Gerade die Musikindustrie hat sich mit Ihrem Einheitsbrei und Ihrem Preiskartell von rund 1 € pro Download nicht um die Musikkultur verdient gemacht. Die Lobbyarbeit hat zwar das internationale Urheberrecht ständig zu Lasten der Konsumenten verändert, nicht aber harmonisiert oder Grundprobleme gelöst. Die Musikindustrie hat Künstler im Vertriebserfolg behindert, so dass diese zunehmend selbst in die Direktvermarktung per Internet gehen. Nicht die Industrie, sondern die Kreativen haben kulturelle Vielfalt hervorgebracht, die heute zum Teil keine Hörer kennt, weil das effiziente Verbreitungsmodell mit/ohne kommerziellen Interesse fehlte. Das wird sich mit der Kulturflatrate ändern. Kein Künstler ist aufgefordert, für seinen Content Geld zu verlangen, durchsetzen und kontrollieren kann er es mit Kulturflatrate aber wesentlich besser.

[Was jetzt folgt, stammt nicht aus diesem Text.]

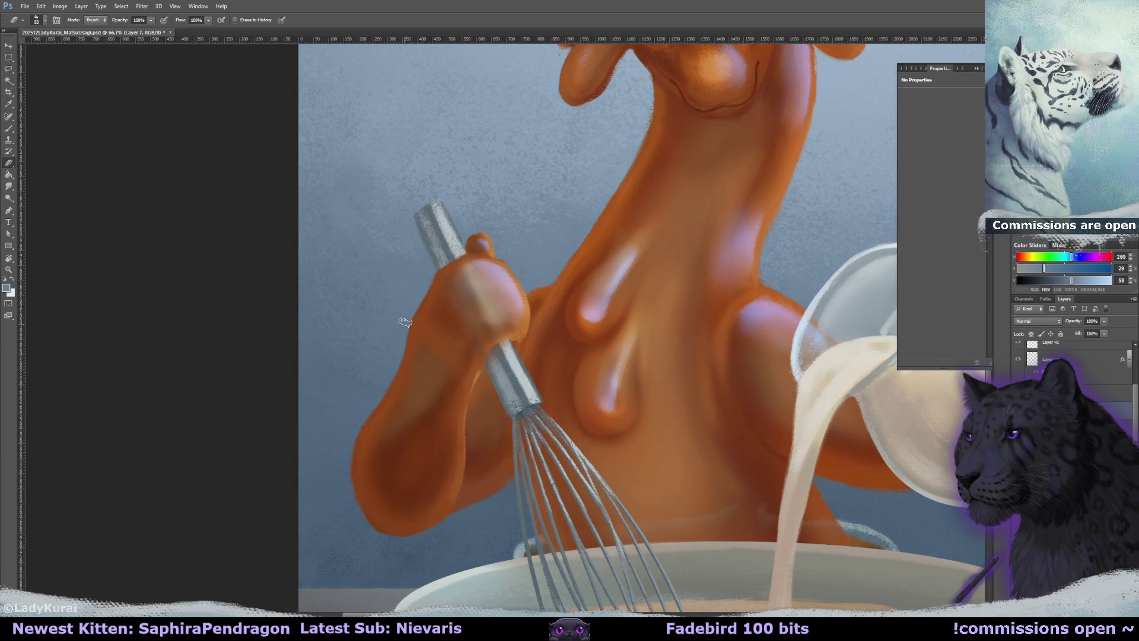
pyautogui.press('b')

Die Musikindustrie bietet selbst Flatrates an, wirft gesellschaftlichen Gruppen, die dieses Prinzip weiter fördern wollen, aber vor, die Kultur zu verstaatlichen, geistiges Eigentum zu entwerten, Kreative zu schädigen und Kultur zu verflachen. Wenn der Teufel von der Sünde spricht ;-) glaub ihm nicht!